§ What needs to be done:
Can you write out, word for word, every line from the start of the rows through the line containing "Jharkhand, India", leaving the pictures out of your answer?
══ Extracted entries
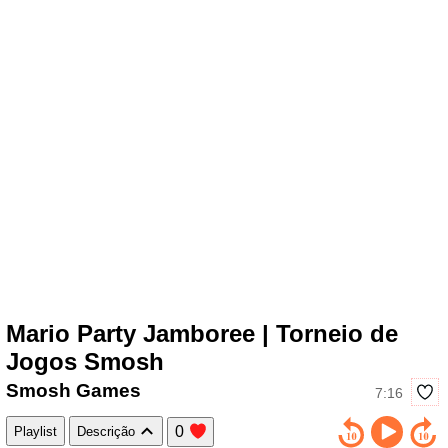
Mario Party Jamboree | Torneio de
Jogos Smosh
Smosh Games
7:16
0
Playlist
Descrição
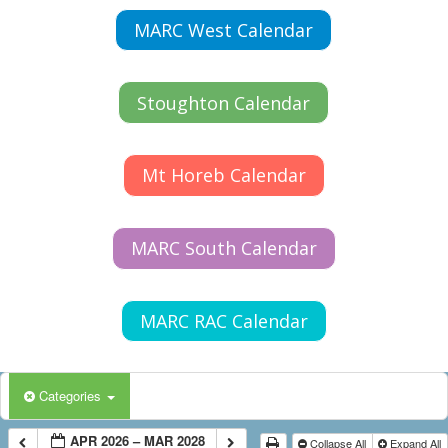
MARC West Calendar
Stoughton Calendar
Mt Horeb Calendar
MARC South Calendar
MARC RAC Calendar
Categories
APR 2026 – MAR 2028
Collapse All
Expand All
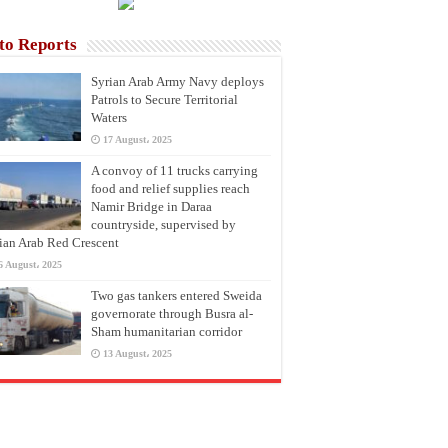
to Reports
Syrian Arab Army Navy deploys
Patrols to Secure Territorial
Waters
17 August، 2025
A convoy of 11 trucks carrying
food and relief supplies reach
Namir Bridge in Daraa
countryside, supervised by
ian Arab Red Crescent
6 August، 2025
Two gas tankers entered Sweida
governorate through Busra al-
Sham humanitarian corridor
13 August، 2025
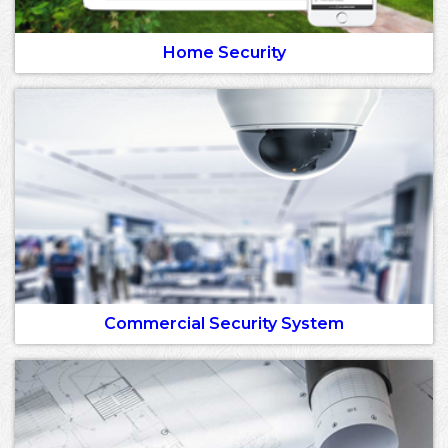
Home Security
Commercial Security System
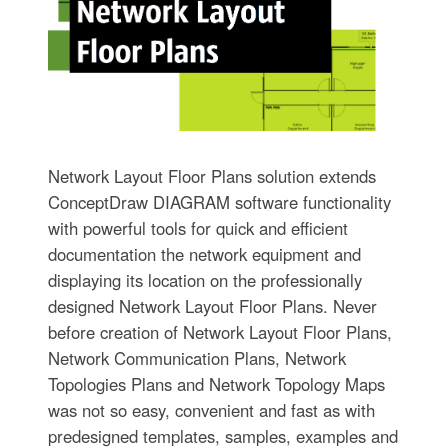
Network Layout Floor Plans solution extends
ConceptDraw DIAGRAM software functionality
with powerful tools for quick and efficient
documentation the network equipment and
displaying its location on the professionally
designed Network Layout Floor Plans. Never
before creation of Network Layout Floor Plans,
Network Communication Plans, Network
Topologies Plans and Network Topology Maps
was not so easy, convenient and fast as with
predesigned templates, samples, examples and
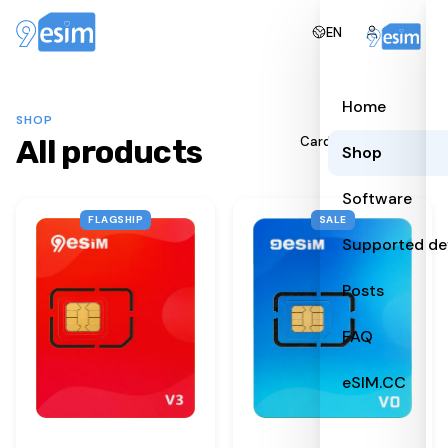
EN
Home
SHOP
All products
All
Cards
Readers
Shop
Software
FLAGSHIP
SALE
Supported de
Posts
FAQ
eSIM.CC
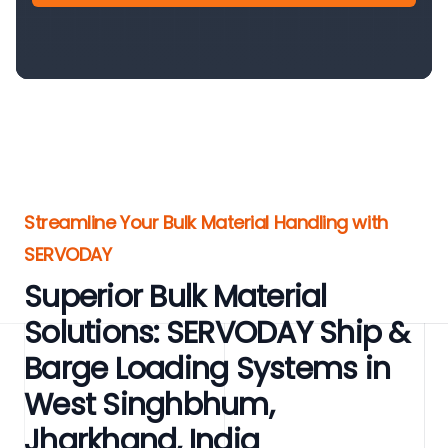
Streamline Your Bulk Material Handling with
SERVODAY
Superior Bulk Material
Solutions: SERVODAY Ship &
Barge Loading Systems in
West Singhbhum,
Jharkhand, India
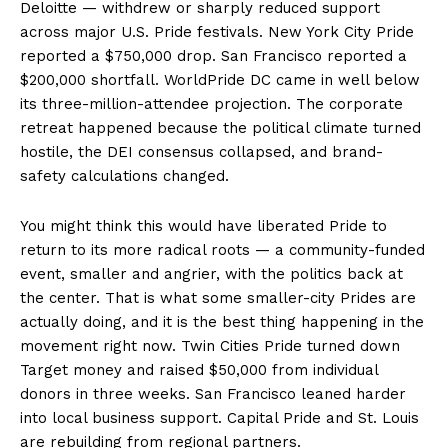
Deloitte — withdrew or sharply reduced support
across major U.S. Pride festivals. New York City Pride
reported a $750,000 drop. San Francisco reported a
$200,000 shortfall. WorldPride DC came in well below
its three-million-attendee projection. The corporate
retreat happened because the political climate turned
hostile, the DEI consensus collapsed, and brand-
safety calculations changed.
Aint Straight
Ultimate Other Resource
You might think this would have liberated Pride to
return to its more radical roots — a community-funded
event, smaller and angrier, with the politics back at
the center. That is what some smaller-city Prides are
actually doing, and it is the best thing happening in the
movement right now. Twin Cities Pride turned down
Target money and raised $50,000 from individual
donors in three weeks. San Francisco leaned harder
into local business support. Capital Pride and St. Louis
are rebuilding from regional partners.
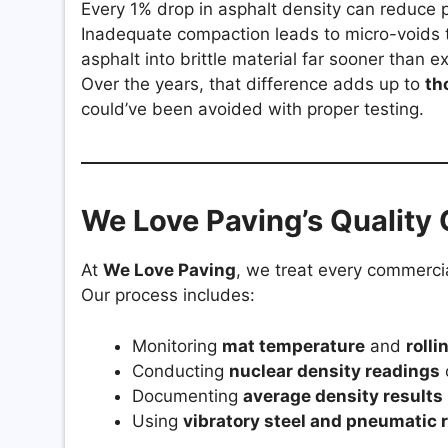
Every 1% drop in asphalt density can reduce 
Inadequate compaction leads to micro-voids t
asphalt into brittle material far sooner than e
Over the years, that difference adds up to
th
could’ve been avoided with proper testing.
We Love Paving’s Quality 
At
We Love Paving
, we treat every commercia
Our process includes:
Monitoring
mat temperature
and
rolli
Conducting
nuclear density readings
Documenting
average density results
Using
vibratory steel and pneumatic r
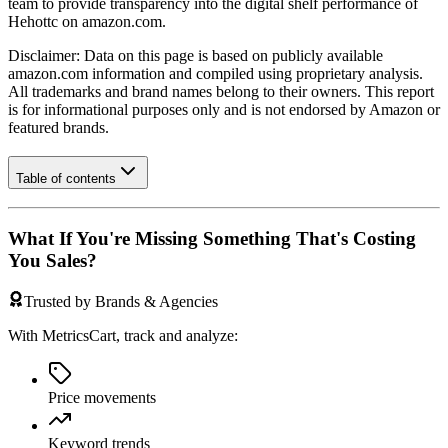
team to provide transparency into the digital shelf performance of
Hehottc
on
amazon.com
.
Disclaimer: Data on this page is based on publicly available
amazon.com
information and compiled using proprietary analysis.
All trademarks and brand names belong to their owners. This report
is for informational purposes only and is not endorsed by
Amazon
or
featured brands.
Table of contents
What If You're Missing Something That's Costing
You Sales?
Trusted by Brands & Agencies
With MetricsCart, track and analyze:
Price movements
Keyword trends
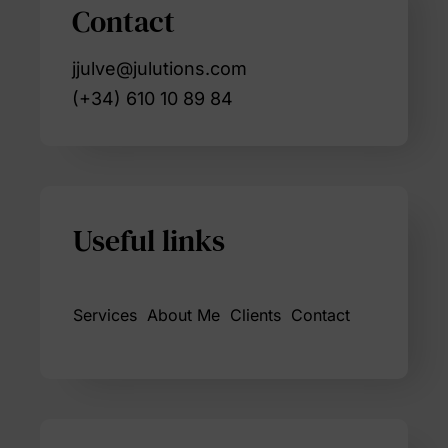
Contact
jjulve@julutions.com
(+34) 610 10 89 84
Useful links
Services
About Me
Clients
Contact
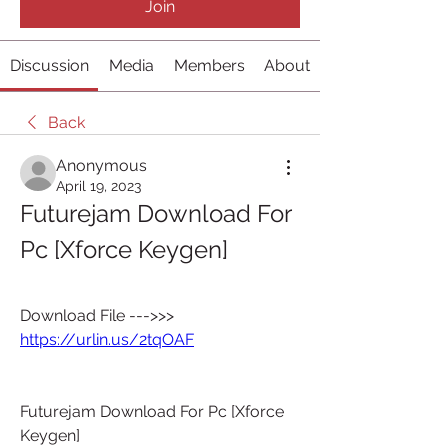
Join
Discussion
Media
Members
About
Back
Anonymous
April 19, 2023
Futurejam Download For 
Pc [Xforce Keygen]
Download File --->>> 
https://urlin.us/2tqOAF
Futurejam Download For Pc [Xforce 
Keygen]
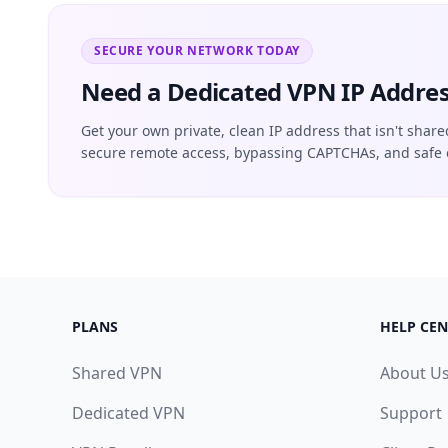
SECURE YOUR NETWORK TODAY
Need a Dedicated VPN IP Addres
Get your own private, clean IP address that isn't share
secure remote access, bypassing CAPTCHAs, and safe 
PLANS
HELP CEN
Shared VPN
About U
Dedicated VPN
Support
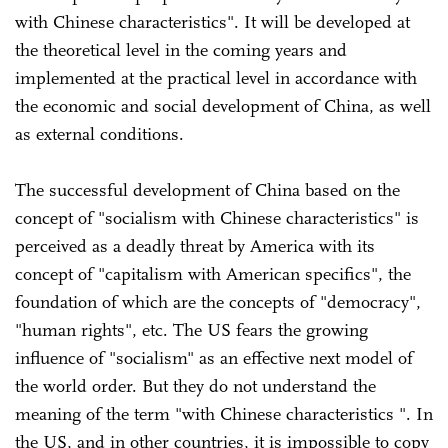
with Chinese characteristics". It will be developed at
the theoretical level in the coming years and
implemented at the practical level in accordance with
the economic and social development of China, as well
as external conditions.
The successful development of China based on the
concept of "socialism with Chinese characteristics" is
perceived as a deadly threat by America with its
concept of "capitalism with American specifics", the
foundation of which are the concepts of "democracy",
"human rights", etc. The US fears the growing
influence of "socialism" as an effective next model of
the world order. But they do not understand the
meaning of the term "with Chinese characteristics ". In
the US, and in other countries, it is impossible to copy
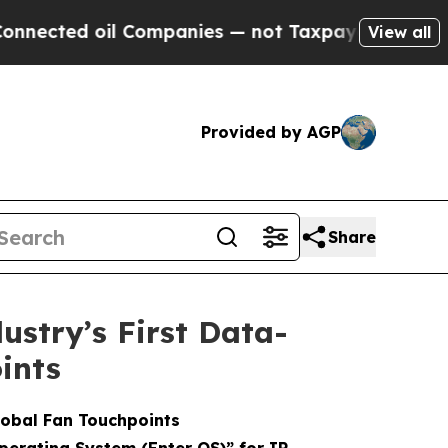
l Companies — not Taxpayers — the Chance to Cas
View all
Provided by AGP
Share
stry’s First Data-
ints
lobal Fan Touchpoints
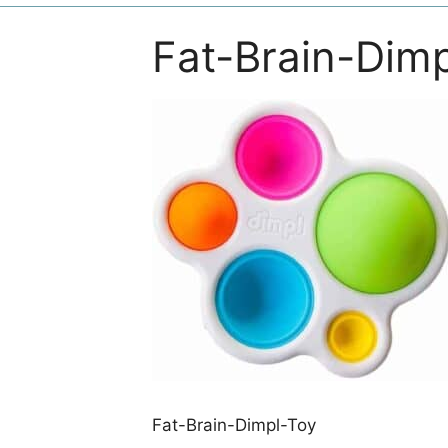
Fat-Brain-Dim
Fat-Brain-Dimpl-Toy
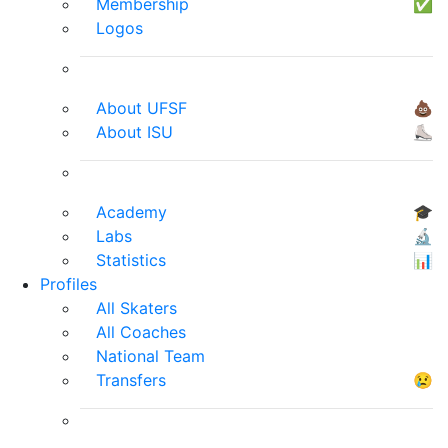
Membership
✅
Logos
About UFSF
💩
About ISU
⛸
Academy
🎓
Labs
🔬
Statistics
📊
Profiles
All Skaters
All Coaches
National Team
Transfers
😢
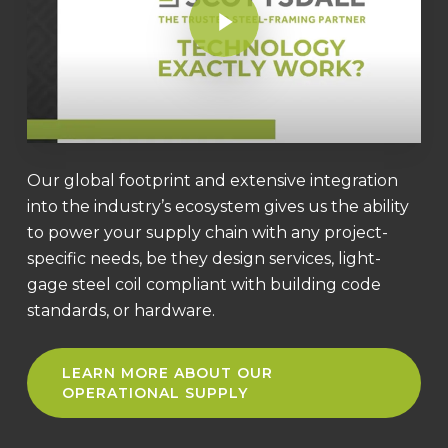
Our global footprint and extensive integration
into the industry’s ecosystem gives us the ability
to power your supply chain with any project-
specific needs, be they design services, light-
gage steel coil compliant with building code
standards, or hardware.
LEARN MORE ABOUT OUR
OPERATIONAL SUPPLY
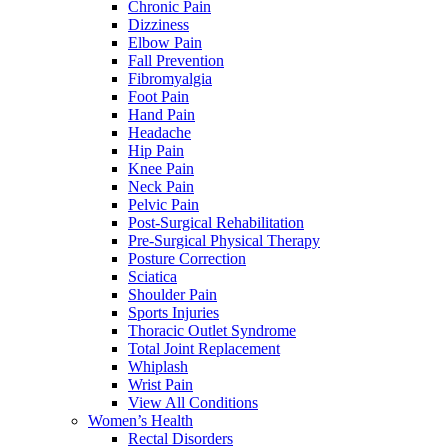
Chronic Pain
Dizziness
Elbow Pain
Fall Prevention
Fibromyalgia
Foot Pain
Hand Pain
Headache
Hip Pain
Knee Pain
Neck Pain
Pelvic Pain
Post-Surgical Rehabilitation
Pre-Surgical Physical Therapy
Posture Correction
Sciatica
Shoulder Pain
Sports Injuries
Thoracic Outlet Syndrome
Total Joint Replacement
Whiplash
Wrist Pain
View All Conditions
Women’s Health
Rectal Disorders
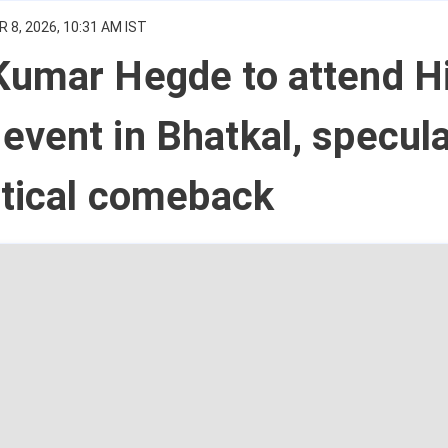
 8, 2026, 10:31 AM IST
Kumar Hegde to attend H
vent in Bhatkal, specula
itical comeback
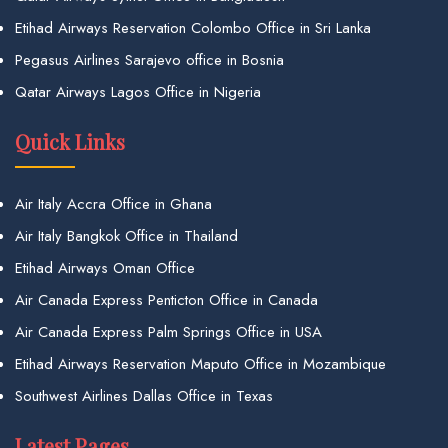
Etihad Airways Reservation Colombo Office in Sri Lanka
Pegasus Airlines Sarajevo office in Bosnia
Qatar Airways Lagos Office in Nigeria
Quick Links
Air Italy Accra Office in Ghana
Air Italy Bangkok Office in Thailand
Etihad Airways Oman Office
Air Canada Express Penticton Office in Canada
Air Canada Express Palm Springs Office in USA
Etihad Airways Reservation Maputo Office in Mozambique
Southwest Airlines Dallas Office in Texas
Latest Pages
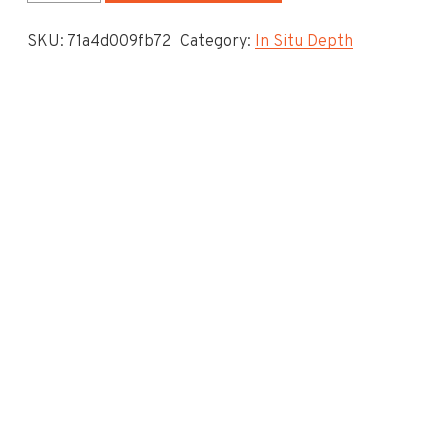
System
SKU:
71a4d009fb72
Category:
In Situ Depth
-
In
Situ
Depth
To
Invert
-
6.15
quantity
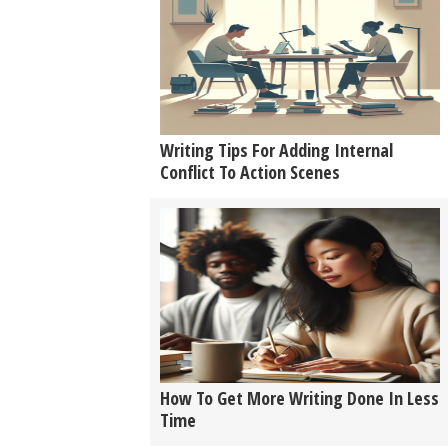
Writing Tips For Adding Internal
Conflict To Action Scenes
How To Get More Writing Done In Less
Time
════
§ Written reply:
Mario Party Jamboree | Torneio de
Jogos Smosh
Smosh Games
7:16
0
Playlist
Descrição
MARC West Calendar
Stoughton Calendar
Mt Horeb Calendar
MARC South Calendar
MARC RAC Calendar
Categories
APR 2026 – MAR 2028
Collapse All
Expand All
to Reports
Syrian Arab Army Navy deploys
Patrols to Secure Territorial
Waters
17 August، 2025
A convoy of 11 trucks carrying
food and relief supplies reach
Namir Bridge in Daraa
countryside, supervised by
ian Arab Red Crescent
6 August، 2025
Two gas tankers entered Sweida
governorate through Busra al-
Sham humanitarian corridor
13 August، 2025
Home Security
Commercial Security System
Network Layout Floor Plans solution extends
ConceptDraw DIAGRAM software functionality
with powerful tools for quick and efficient
documentation the network equipment and
displaying its location on the professionally
designed Network Layout Floor Plans. Never
before creation of Network Layout Floor Plans,
Network Communication Plans, Network
Topologies Plans and Network Topology Maps
was not so easy, convenient and fast as with
predesigned templates, samples, examples and
EN
Home
SHOP
All products
All
Cards
Readers
Shop
Software
FLAGSHIP
SALE
Supported de
Posts
FAQ
eSIM.CC
Streamline Your Bulk Material Handling with
SERVODAY
Superior Bulk Material
Solutions: SERVODAY Ship &
Barge Loading Systems in
West Singhbhum,
Jharkhand, India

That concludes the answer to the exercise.